02 July, 2003
New large foreign investments will be offered a special tax status with lower tax factors and free of any tax inspections for a period of 10 years, according to a draft development law unveiled on Tuesday by Greek Economy and Finance Minister Nikos Christodoulakis.
Presenting the draft law, Mr Christodoulakis stressed that the new legislation was introducing the tax contract status, offering foreign investments tax stability for 10 years with reduced tax factors determined as a percentage of invested capital or turnover and profits.
The Greek minister left the door open to introduce this status also for large Greek investments.
The new development law, whose drafting is expected to be completed in July and to be submitted to parliament, raises subsidies for job creation, offering tax incentives to businesses making fixed investments and counter-incentives for the relocation of Greek businesses in the Balkans.
"We say yes to activities in the Balkans, but no to business migration," Mr Christodoulakis stressed.
The Greek government is adopting the Irish model in its effort to attract foreign investments in the country.
The draft law also envisages abolishing any discrimination between old and new enterprises, offering the opportunity of creation special tax-exempt reserve funds, raising subsidies to 50,000 per job position and remove all commitments for the creation of new job positions in high-technology investments.

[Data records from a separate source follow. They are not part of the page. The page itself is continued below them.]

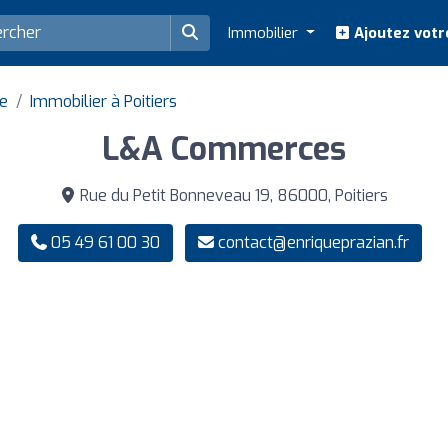
Immobilier
Ajoutez votr
ne
Immobilier à Poitiers
L&A Commerces
Rue du Petit Bonneveau 19, 86000, Poitiers
05 49 61 00 30
contact@enriqueprazian.fr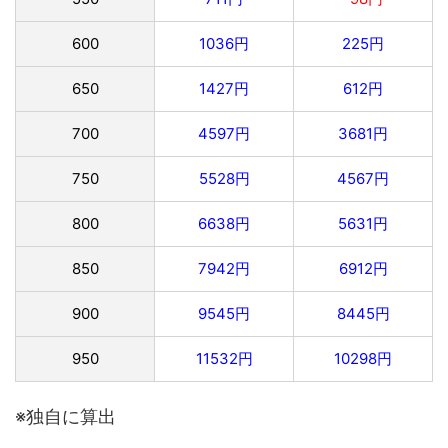
600
1036円
225円
650
1427円
612円
700
4597円
3681円
750
5528円
4567円
800
6638円
5631円
850
7942円
6912円
900
9545円
8445円
950
11532円
10298円
※独自に算出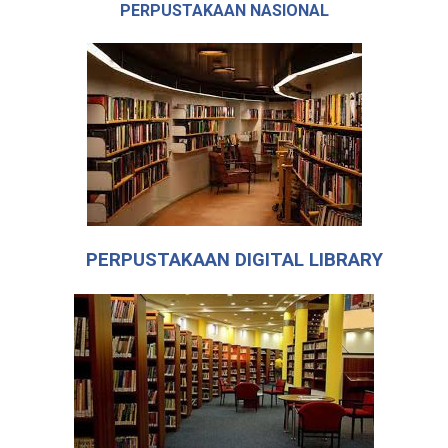
PERPUSTAKAAN NASIONAL
PERPUSTAKAAN DIGITAL LIBRARY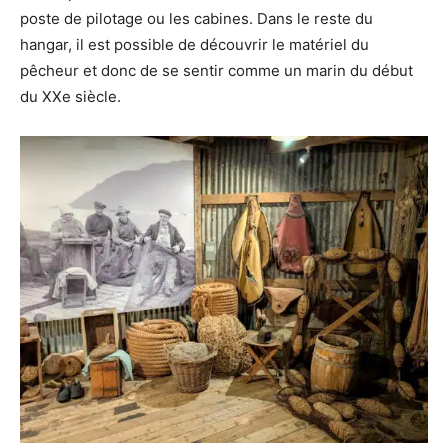
poste de pilotage ou les cabines. Dans le reste du
hangar, il est possible de découvrir le matériel du
pêcheur et donc de se sentir comme un marin du début
du XXe siècle.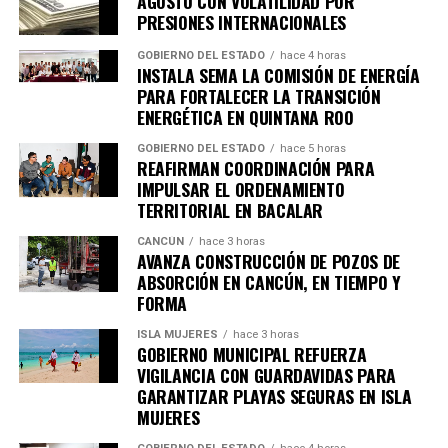
AGOSTO CON VOLATILIDAD POR
Únete al canal oficial de WhatsApp de
PRESIONES INTERNACIONALES
Quinto Poder
y recibe las noticias más
GOBIERNO DEL ESTADO
hace 4 horas
importantes de Quintana Roo directamente
INSTALA SEMA LA COMISIÓN DE ENERGÍA
en tu teléfono.
PARA FORTALECER LA TRANSICIÓN
ENERGÉTICA EN QUINTANA ROO
Unirme al canal de WhatsApp
GOBIERNO DEL ESTADO
hace 5 horas
REAFIRMAN COORDINACIÓN PARA
IMPULSAR EL ORDENAMIENTO
TERRITORIAL EN BACALAR
CANCÚN
hace 3 horas
AVANZA CONSTRUCCIÓN DE POZOS DE
ABSORCIÓN EN CANCÚN, EN TIEMPO Y
FORMA
ISLA MUJERES
hace 3 horas
GOBIERNO MUNICIPAL REFUERZA
VIGILANCIA CON GUARDAVIDAS PARA
GARANTIZAR PLAYAS SEGURAS EN ISLA
MUJERES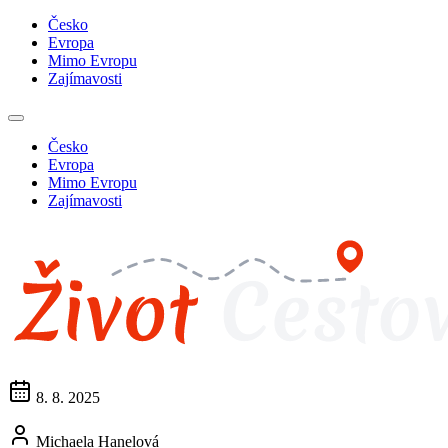
Česko
Evropa
Mimo Evropu
Zajímavosti
Česko
Evropa
Mimo Evropu
Zajímavosti
8. 8. 2025
Michaela Hanelová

More analytically, the draft legislation envisages:
1. Improving incentives for large investments and investments by companies with international activities,
2. Raising subsidies for new job creation,
3. Higher financial support of investments in the tourism sector,
4. Flexible subsidies to investments in the high-technology sector,
5. Simplified intermediate procedures, and
6. Forcing enterprises relocating to neighboring countries to maintain their job positions in Greece.